Will increasing `--max-old-space-size` actually fix the error? +
Only if your real working set is bigger than the default heap (about 1.5–4GB depending on Node version) and you genuinely need it. If your app has a leak, bumping the heap delays the crash by hours or days, not eliminates it. Run a heap snapshot to confirm whether you have a leak (heap grows monotonically) or a sizing issue (heap plateaus high but stable).
What's the default Node heap size? +
Roughly 4GB on 64-bit Node 18+, but it auto-scales based on physical RAM in newer versions. On Node 14 and earlier, it was ~1.7GB regardless of host RAM. Override with `--max-old-space-size=<MB>` or the env var `NODE_OPTIONS=--max-old-space-size=8192`. The new-generation heap (where short-lived objects live) is much smaller and tuned separately with `--max-semi-space-size`.
How do I take a heap snapshot in production without a debugger? +
Two options: (1) `require('v8').writeHeapSnapshot('/tmp/heap.heapsnapshot')` from inside your code (e.g., on a SIGUSR2 handler), then load in Chrome DevTools → Memory. (2) Run with `--heapsnapshot-near-heap-limit=3` so Node auto-dumps three snapshots as it approaches the limit. Snapshots are big (often hundreds of MB) — save to a volume with space.
Why does my service leak when running locally is fine? +
Two common reasons: (1) traffic patterns — production sees thousands of unique users; dev sees one. A cache keyed by user ID grows in production but never in dev. (2) long uptime — leaks accumulate over hours, and you restart your local server every few minutes. Run a soak test (sustained traffic for 30+ minutes) locally to reproduce.

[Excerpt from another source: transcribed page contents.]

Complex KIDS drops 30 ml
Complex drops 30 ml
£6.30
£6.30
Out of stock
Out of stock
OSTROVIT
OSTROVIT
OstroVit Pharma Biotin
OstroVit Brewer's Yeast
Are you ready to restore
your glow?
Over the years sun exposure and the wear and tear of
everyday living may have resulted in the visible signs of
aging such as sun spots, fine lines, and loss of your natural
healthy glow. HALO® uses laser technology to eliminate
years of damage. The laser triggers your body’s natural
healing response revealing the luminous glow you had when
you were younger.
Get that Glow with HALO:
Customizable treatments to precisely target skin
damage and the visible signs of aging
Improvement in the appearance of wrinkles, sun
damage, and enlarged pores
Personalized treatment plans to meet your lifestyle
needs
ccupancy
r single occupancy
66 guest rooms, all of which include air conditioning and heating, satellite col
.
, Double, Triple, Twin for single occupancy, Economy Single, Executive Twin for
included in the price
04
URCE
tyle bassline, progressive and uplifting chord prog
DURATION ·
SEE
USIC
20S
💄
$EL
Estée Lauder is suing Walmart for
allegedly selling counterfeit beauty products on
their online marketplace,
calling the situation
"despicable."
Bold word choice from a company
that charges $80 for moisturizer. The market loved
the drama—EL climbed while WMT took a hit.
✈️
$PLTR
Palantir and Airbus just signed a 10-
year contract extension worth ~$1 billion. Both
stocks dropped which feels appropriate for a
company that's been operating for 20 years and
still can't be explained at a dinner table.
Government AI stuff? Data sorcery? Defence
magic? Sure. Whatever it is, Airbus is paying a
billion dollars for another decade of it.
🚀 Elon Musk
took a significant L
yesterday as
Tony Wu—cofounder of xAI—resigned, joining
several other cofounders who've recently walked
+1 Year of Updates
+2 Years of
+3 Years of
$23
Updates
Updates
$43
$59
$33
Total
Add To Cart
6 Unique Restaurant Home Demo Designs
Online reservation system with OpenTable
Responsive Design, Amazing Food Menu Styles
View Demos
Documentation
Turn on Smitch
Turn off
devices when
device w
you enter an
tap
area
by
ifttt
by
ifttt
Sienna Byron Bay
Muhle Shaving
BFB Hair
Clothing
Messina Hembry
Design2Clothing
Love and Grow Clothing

Does using TypeScript or async/await cause heap issues? +
No. The compiled output runs on the same V8 — TypeScript is just types. Async/await uses Promises, and unresolved Promises (held by closures, stored in arrays) are the actual leak source, not async itself. If you await everything correctly, async/await has no memory penalty.

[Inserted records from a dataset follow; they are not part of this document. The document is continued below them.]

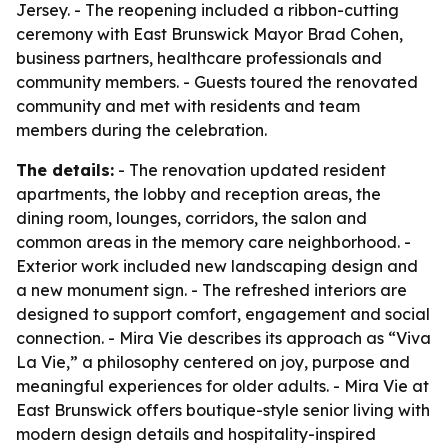
Jersey. - The reopening included a ribbon-cutting
ceremony with East Brunswick Mayor Brad Cohen,
business partners, healthcare professionals and
community members. - Guests toured the renovated
community and met with residents and team
members during the celebration.
The details:
- The renovation updated resident
apartments, the lobby and reception areas, the
dining room, lounges, corridors, the salon and
common areas in the memory care neighborhood. -
Exterior work included new landscaping design and
a new monument sign. - The refreshed interiors are
designed to support comfort, engagement and social
connection. - Mira Vie describes its approach as “Viva
La Vie,” a philosophy centered on joy, purpose and
meaningful experiences for older adults. - Mira Vie at
East Brunswick offers boutique-style senior living with
modern design details and hospitality-inspired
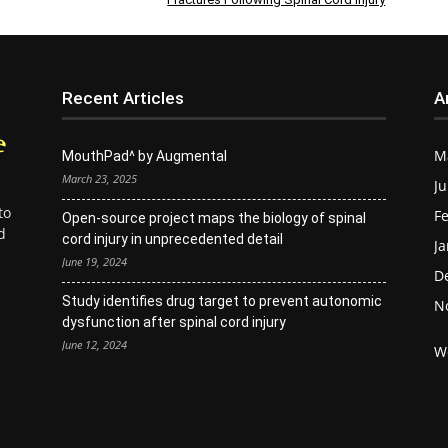
Recent Articles
A
M
MouthPad^ by Augmental
March 23, 2025
Ju
to
Fe
Open-source project maps the biology of spinal
d
cord injury in unprecedented detail
Ja
June 19, 2024
D
Study identifies drug target to prevent autonomic
N
dysfunction after spinal cord injury
June 12, 2024
W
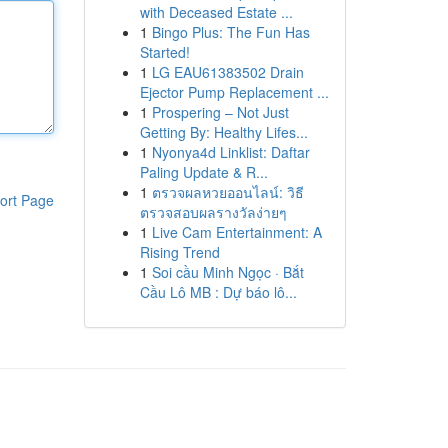
with Deceased Estate ...
1
Bingo Plus: The Fun Has
Started!
1
LG EAU61383502 Drain
Ejector Pump Replacement ...
1
Prospering – Not Just
Getting By: Healthy Lifes...
1
Nyonya4d Linklist: Daftar
Paling Update & R...
1
ตรวจผลหวยออนไลน์: วิธี
ort Page
ตรวจสอบผลรางวัลง่ายๆ
1
Live Cam Entertainment: A
Rising Trend
1
Soi cầu Minh Ngọc · Bắt
Cầu Lô MB : Dự báo lô...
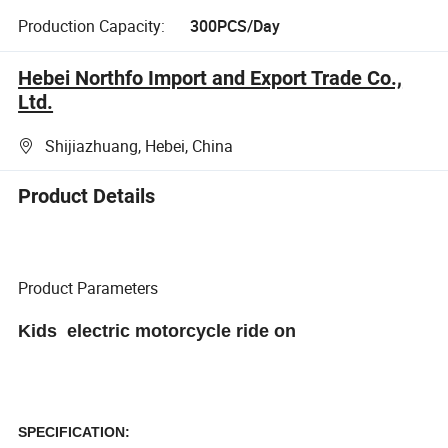
Production Capacity:
300PCS/Day
Hebei Northfo Import and Export Trade Co.,
Ltd.
Shijiazhuang, Hebei, China
Product Details
Product Parameters
Kids electric motorcycle
ride on
SPECIFICATION:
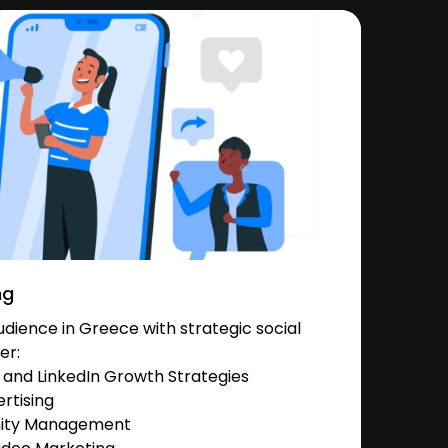
ng
dience in Greece with strategic social
er:
and LinkedIn Growth Strategies
rtising
nity Management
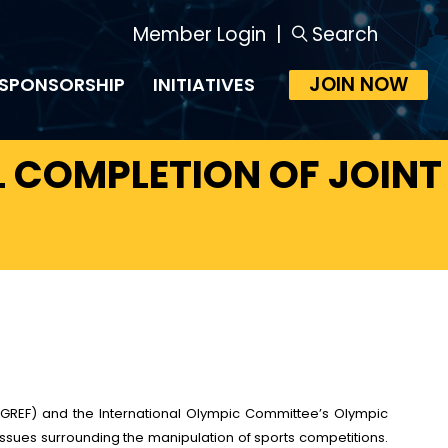
Member Login
|
Search
JOIN NOW
SPONSORSHIP
INITIATIVES
 COMPLETION OF JOINT
(GREF) and the International Olympic Committee’s Olympic
issues surrounding the manipulation of sports competitions.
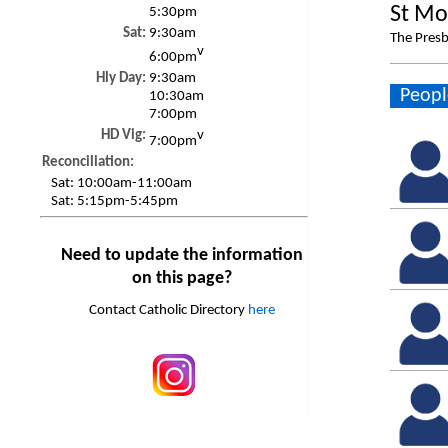
St Mo
5:30pm
Sat:
9:30am
The Presb
v
6:00pm
Hly Day:
9:30am
Peopl
10:30am
7:00pm
HD Vig:
v
7:00pm
Reconciliation:
Sat:
10:00am-11:00am
Sat:
5:15pm-5:45pm
Need to update the information
on this page?
Contact Catholic Directory
here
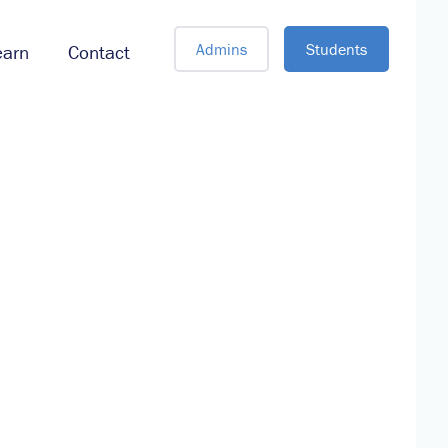
Admins
Students
earn
Contact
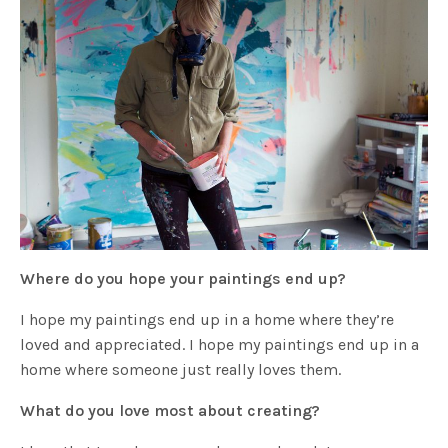
Where do you hope your paintings end up?
I hope my paintings end up in a home where they’re
loved and appreciated. I hope my paintings end up in a
home where someone just really loves them.
What do you love most about creating?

Are WeakMaps a fix for unbounded caches? +
Sometimes. WeakMaps don't prevent garbage collection of their keys, so if your key (object) becomes unreachable, the WeakMap entry goes away. They're great for metadata-keyed-by-object patterns. They are NOT a fix for caches keyed by string IDs — those need explicit eviction (lru-cache).
My Lambda / Vercel function gets out-of-memory. Same fix? +
Same diagnosis (find the retainer), different mitigation. Serverless platforms have hard memory limits — you can't `--max-old-space-size` past the function's allocated memory. Trim large allocations, avoid loading datasets into memory, and use streaming responses. On Lambda, allocate more memory (which also gives you proportionally more CPU).

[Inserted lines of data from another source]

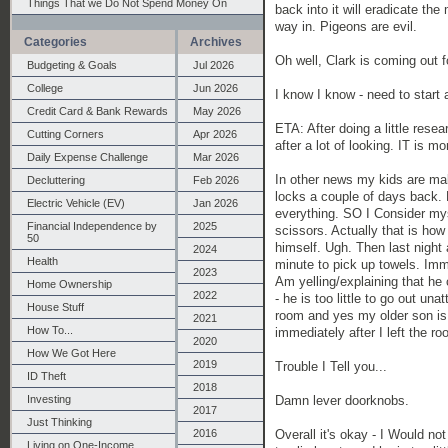
Things That we Do Not Spend Money On
back into it will eradicate t
way in. Pigeons are evil.
Categories
Archives
Oh well, Clark is coming out fo
Budgeting & Goals
Jul 2026
College
Jun 2026
I know I know - need to start
Credit Card & Bank Rewards
May 2026
ETA: After doing a little rese
Cutting Corners
Apr 2026
after a lot of looking. IT is m
Daily Expense Challenge
Mar 2026
In other news my kids are mak
Decluttering
Feb 2026
locks a couple of days back. F
Electric Vehicle (EV)
Jan 2026
everything. SO I Consider my
Financial Independence by
2025
scissors. Actually that is ho
50
himself. Ugh. Then last night 
2024
Health
minute to pick up towels. Imm
2023
Am yelling/explaining that he c
Home Ownership
2022
- he is too little to go out un
House Stuff
room and yes my older son is pl
2021
How To...
immediately after I left the r
2020
How We Got Here
2019
Trouble I Tell you...
ID Theft
2018
Damn lever doorknobs.
Investing
2017
Just Thinking
Overall it's okay - I Would no
2016
Living on One-Income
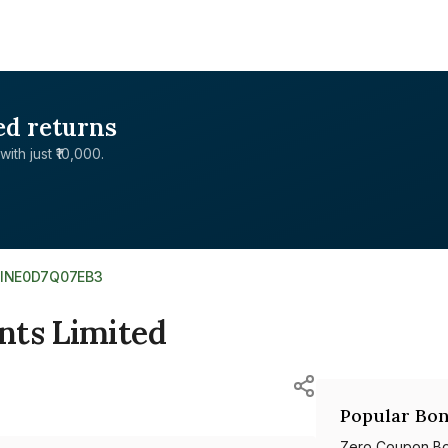
ed returns
with just ₹10,000.
INE0D7Q07EB3
nts Limited
Popular Bon
Zero Coupon B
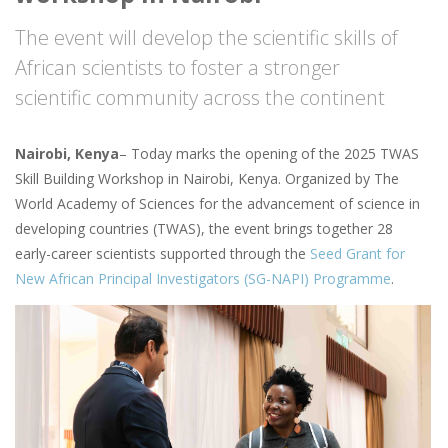
The event will develop the scientific skills of
African scientists to foster a stronger
scientific community across the continent
Nairobi, Kenya
– Today marks the opening of the 2025 TWAS
Skill Building Workshop in Nairobi, Kenya. Organized by The
World Academy of Sciences for the advancement of science in
developing countries (TWAS), the event brings together 28
early-career scientists supported through the
Seed Grant for
New African Principal Investigators (SG-NAPI) Programme
.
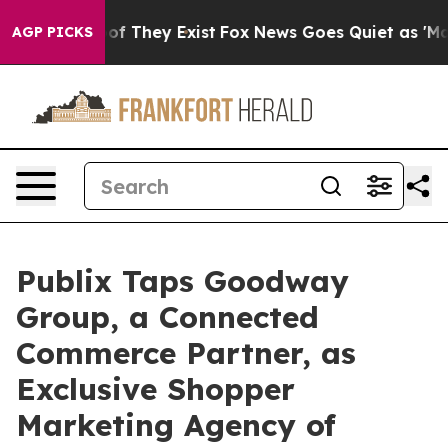
s no Proof They Exist
Fox News Goes Quiet as 'Maga Me
AGP PICKS
Publix Taps Goodway
Group, a Connected
Commerce Partner, as
Exclusive Shopper
Marketing Agency of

How is heap out-of-memory different from container OOMKilled? +
Heap out-of-memory is V8 hitting its own configured ceiling — Node prints a JS stack and exits cleanly(ish). OOMKilled is the OS/container runtime killing the process because total RSS exceeded the cgroup limit. OOMKilled gives you no JS stack, just a SIGKILL. If `--max-old-space-size` is higher than your container's memory limit, you'll OOMKilled before V8 OOMs — set the JS heap to ~80% of the container memory.

When to escalate to Node.js support

Heap out-of-memory is virtually always an application bug or config mismatch, not a V8 bug. Before filing upstream: confirm with a heap snapshot that the retainers are your code (or a library's code), not internal V8 structures. If a heap snapshot shows runaway growth in V8 internals (HeapSnapshot, native handles) with no userland references, that's an upstream issue worth filing with the package maintainer or the Node project.